Gemeinde Gemarke-Wupperfeld Wichteln statt Viewing

Wuppertal · Zur Fußball-WM gibt es in diesem Jahr weder Flaggen noch Public Viewing im Schülercafé SCOT der ev. Gemeinde Gemarke-Wupperfeld, sondern einen adventlichen Boykott.

Jan, Marvin und Leonie.

Jan, Marvin und Leonie.

Foto: Damaschke/Müller

Die Fußball-WM als Wintermärchen? Im Schülercafé SCOT ist davon nichts zu sehen. Am Eingang steht ein dicker Wichtel, den Jan, Marvin und Leonie erst mal freundlich begrüßen, bevor sie nach der Schule ins SCOT kommen. Gerne hätte Jugendleiter Holger Müller ihn als Fußballfan mit Trikot und Fahne ausstaffiert, aber darauf hat er verzichtet. Auch die Nationalflaggen der teilnehmenden Mannschaften fehlen im Flur. Stattdessen hängt dort eine große Regenbogenfahne – als Zeichen der Solidarität mit queeren Menschen.

„Wir sind hier sehr fußballbegeistert und haben unsere Räume bisher für jede Welt- und Europameisterschaft geschmückt und Public Viewing für den ganzen Stadtteil angeboten“, erklärt Holger Müller. „Doch diesmal hat die FIFA so massiv ihre eigenen Werte verraten, dass wir der WM bei uns keine große Bühne geben möchten.“

 Jugendleiter Holger Müller kickert mit Jan und anderen Jugendlichen.

Jugendleiter Holger Müller kickert mit Jan und anderen Jugendlichen.

Foto: Damaschke/Müller

Eine Entscheidung, die Holger Müller und seinem Team schwergefallen ist. Doch als kurz vor der WM in Interviews mit Repräsentanten des Gastgeberlandes Katar herauskam, dass sie Homosexualität als geistige Schaden und Frauen als Süßigkeiten sehen, war für sie endgültig klar, dass das Public Viewing ausfällt.

Plätzchen backen und fernsehen

Eine „kleine Bühne“ aber ist für die WM reserviert. Wenn die Spiele übertragen werden, schalten auch die Mitarbeitenden des SCOT den Fernseher für die Kinder und Jugendlichen an. Viele wollten auf die Spiele nicht verzichten und würden sonst zuhause bleiben, vermutet Holger Müller. Doch dabei wird gebacken, gebastelt, gekickert und geredet – auch über die großen Themen, die die WM noch mal ins Bewusstsein gebracht hat: Menschen- und Frauenrechte, Greenwashing und Sportkommerz.

Fußball schauen wird zur „Nebensache“ im SCOT.

Fußball schauen wird zur „Nebensache“ im SCOT.

Aufgabe 1:
Prüfe, ob die folgenden Aussagen mit dem Textauszug über das Schülercafé SCOT übereinstimmen. Antworte jeweils mit Ja oder Nein und zitiere die entscheidenden Worte wörtlich.
(a) Im Flur des SCOT hängen die Nationalflaggen der teilnehmenden Mannschaften.
(b) Das SCOT hat bisher zu jeder Welt- und Europameisterschaft Public Viewing für den ganzen Stadtteil angeboten.
(c) Während der WM bleibt der Fernseher im SCOT ausgeschaltet.
Aufgabe 2: Führe den Textauszug über das Schülercafé SCOT im Anschluss an seinen letzten Satz fort.

Gesammelte Daten:
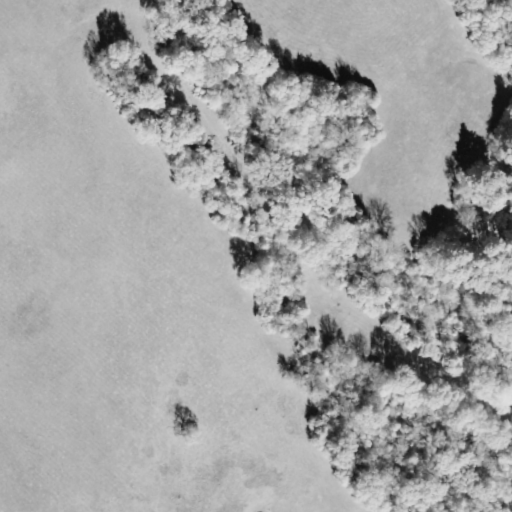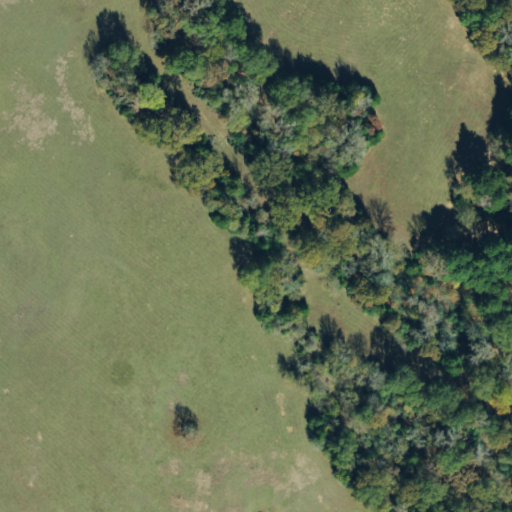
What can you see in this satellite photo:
road: (156, 276)
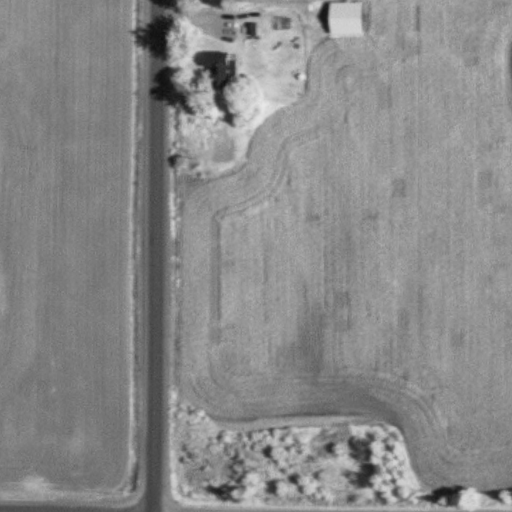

Antwort 1:
(a) Nein: „Auch die Nationalflaggen der teilnehmenden Mannschaften fehlen im Flur.“
(b) Ja: „haben unsere Räume bisher für jede Welt- und Europameisterschaft geschmückt und Public Viewing für den ganzen Stadtteil angeboten“
(c) Nein: „Wenn die Spiele übertragen werden, schalten auch die Mitarbeitenden des SCOT den Fernseher für die Kinder und Jugendlichen an.“

Antwort 2:
Foto: Damaschke/Müller

In dieser Woche findet im SCOT der traditionelle Wichtelmarkt mit vielen Aktionen für Kinder und Jugendliche statt. Am vergangenen Samstag wurde er mit einem Fußballturnier eröffnet. Am Sonntag fand ein Torwandschießen statt. Zu gewinnen gab es Adventskalender. Ein bisschen „Winter“- statt „Sommermärchen“, die man sich seit dem Jahr 2006 bei Fußballweltmeisterschaften wünscht, gibt es also doch.

Verantwortung übernehmen und Haltung zeigen

Ein Singstar-Spiel mit Fußballsongs soll auch noch ausgetragen werden. „Es ist uns wichtig, dass die Kinder und Jugendlichen weiterhin Spaß am Fußball haben“, betont Holger Müller. „Doch wir möchten auch Haltung zeigen, denn dafür steht unsere Kinder- und Jugendarbeit.“ Ob Homosexualität, Rassismus, Klimaschutz oder der Ukraine-Krieg – stets habe man Stellung bezogen und damit gezeigt, dass Kirche auch eine gesellschaftliche und politische Verantwortung wahrnehme.

 Zeichen der Solidarität: Jugendleiter Holger Müller vor der Regenbogenfahne.

Zeichen der Solidarität: Jugendleiter Holger Müller vor der Regenbogenfahne.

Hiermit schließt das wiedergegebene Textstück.